The U.S. energy and utility industry experienced an unprecedented surge in mergers and acquisitions in 2025, driven by large-scale deals that point to deeper structural shifts in how power companies position for future demand, electrification and grid reliability.

According to PwC’s U.S. Deals 2026 Outlook: Power & Utilities report, total deal value in the sector surged nearly fivefold, rising from roughly $28 billion in 2024 to nearly $142 billion in the 12 months ending November 2025.

Although the number of transactions rose only modestly — from about 30 deals in 2024 to 35 in 2025 — the size and strategic significance of those deals took center stage. Several high-value mergers transformed the landscape, reflecting a rush toward scale and strategic positioning in an increasingly complex energy ecosystem.

Among the most notable was Constellation Energy’s roughly $29 billion acquisition of Calpine, which consolidated dispatchable power generation assets in a market where reliable supply remains a premium. Another major deal saw NRG Energy purchase assets from LS Power for about $12.5 billion, underscoring the ongoing focus on firm generation capable of supporting robust demand.

Industry executives say these moves are not just about size — they reflect deeper trends redefining where energy companies see value.

What’s Driving the Surge?

PwC’s analysis highlighted a mix of market forces fueling the wave. Rising electricity demand — especially from data centers, electrification of transport and industry, and artificial intelligence workloads — is pushing buyers to secure generation capacity that can deliver power reliably.

As consumption grows, utilities — both regulated and competitive — are seeking scale and diversified asset portfolios to navigate grid reliability challenges and capital-intensive infrastructure needs.
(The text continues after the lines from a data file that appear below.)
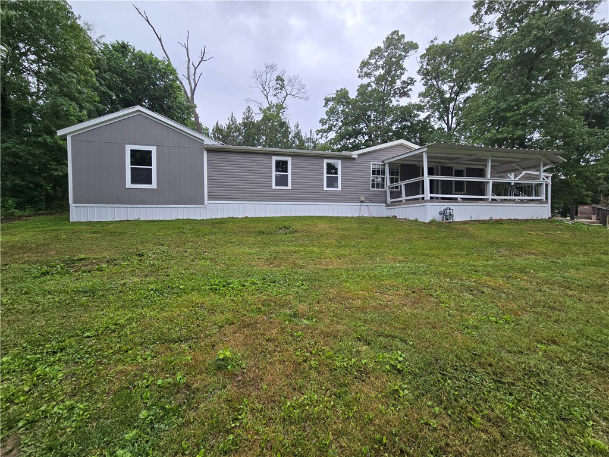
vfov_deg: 89.9
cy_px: 228
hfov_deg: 106.2
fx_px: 229
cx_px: 304
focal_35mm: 13
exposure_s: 1/60
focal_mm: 2.2
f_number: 2.2
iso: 50
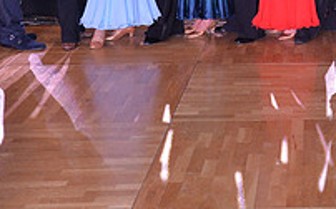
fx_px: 1016
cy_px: -82
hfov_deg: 18.2
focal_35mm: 111
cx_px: 356
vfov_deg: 11.4
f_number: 5.6
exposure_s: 1/250
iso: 2500
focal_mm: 38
Utilities are streamlining portfolios while infrastructure funds and strategic investors target long-duration yield assets, including generation and transmission.

Put simply, buyers are chasing balance sheet strength and operational scale to meet both near-term demand and long-term energy transition objectives.

Natural Gas and Dispatchable Generation in Focus

A key takeaway from 2025’s activity is the renewed interest in dispatchable generation — particularly natural gas assets. Even as renewables continue to grow, industry leaders note that existing gas plants — with immediate operational capability — remain more cost-effective than building new capacity, especially when facing tight timelines and soaring demand from hyperscale computing facilities.

Data center operators, for instance, want fast access to reliable, uninterrupted power, and with the long lead times required to permit and construct new plants, acquiring existing generation assets has become a pragmatic option. That urgency helped sustain high valuations for firms with existing natural gas portfolios.

Still, some analysts caution that this gas-focused boom cannot last indefinitely — eventually, the pool of attractive gas assets will diminish, prompting dealmakers to pivot back toward renewables and broader portfolios.

Renewables: Slower Volume, Higher Value

While the aggregate number of renewable deals in 2025 declined relative to the previous year, the value of those transactions actually doubled, according to PwC data. Deals involving renewable assets grew from $6.9 billion to about $12.5 billion, even as uncertainty around federal policy — notably the impact of the One Big Beautiful Bill Act — tempered some investor enthusiasm.

Some market observers suggest that renewable asset owners delayed sales in hopes of higher future valuations, contributing to the slowdown in deal count last year. But stabilizing market valuations could see renewables reaccelerate in 2026 as part of broader portfolios or stand-alone platforms.

Looking Ahead: Momentum Into 2026

PwC’s outlook suggests that elevated deal activity is likely to persist into 2026, even if the composition of deals changes. Strategic buyers remain focused on securing energy infrastructure capable of meeting both urgent reliability requirements and long-term growth in electrification and digital loads.

For companies navigating this landscape, the takeaway is clear: scale, reliability and strategic positioning are now table stakes — and mergers are emerging as a key tool in achieving them. As the demands on the grid continue to intensify and technology reshapes consumption patterns, the deals inked today could define the energy system of tomorrow.